(Document structure recognition data)
Start of Block
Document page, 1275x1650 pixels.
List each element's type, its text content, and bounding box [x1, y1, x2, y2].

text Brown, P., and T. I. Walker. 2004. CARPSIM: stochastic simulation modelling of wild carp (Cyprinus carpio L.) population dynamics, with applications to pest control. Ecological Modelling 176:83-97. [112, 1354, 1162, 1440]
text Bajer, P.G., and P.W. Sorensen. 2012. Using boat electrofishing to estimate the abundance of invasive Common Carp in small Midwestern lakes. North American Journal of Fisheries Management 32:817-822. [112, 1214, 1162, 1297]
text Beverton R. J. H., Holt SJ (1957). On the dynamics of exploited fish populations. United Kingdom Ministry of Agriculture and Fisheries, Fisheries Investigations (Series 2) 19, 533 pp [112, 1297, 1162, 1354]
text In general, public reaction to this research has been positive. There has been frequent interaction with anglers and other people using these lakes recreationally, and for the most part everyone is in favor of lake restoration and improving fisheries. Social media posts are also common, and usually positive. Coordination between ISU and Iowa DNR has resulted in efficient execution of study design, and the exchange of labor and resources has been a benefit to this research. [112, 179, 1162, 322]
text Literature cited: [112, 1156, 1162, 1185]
End of Block
> _Exercise_:
Find all lines holding the word "dynamics" in the records above and copy them.

> _Solution below_:
text Brown, P., and T. I. Walker. 2004. CARPSIM: stochastic simulation modelling of wild carp (Cyprinus carpio L.) population dynamics, with applications to pest control. Ecological Modelling 176:83-97. [112, 1354, 1162, 1440]
text Beverton R. J. H., Holt SJ (1957). On the dynamics of exploited fish populations. United Kingdom Ministry of Agriculture and Fisheries, Fisheries Investigations (Series 2) 19, 533 pp [112, 1297, 1162, 1354]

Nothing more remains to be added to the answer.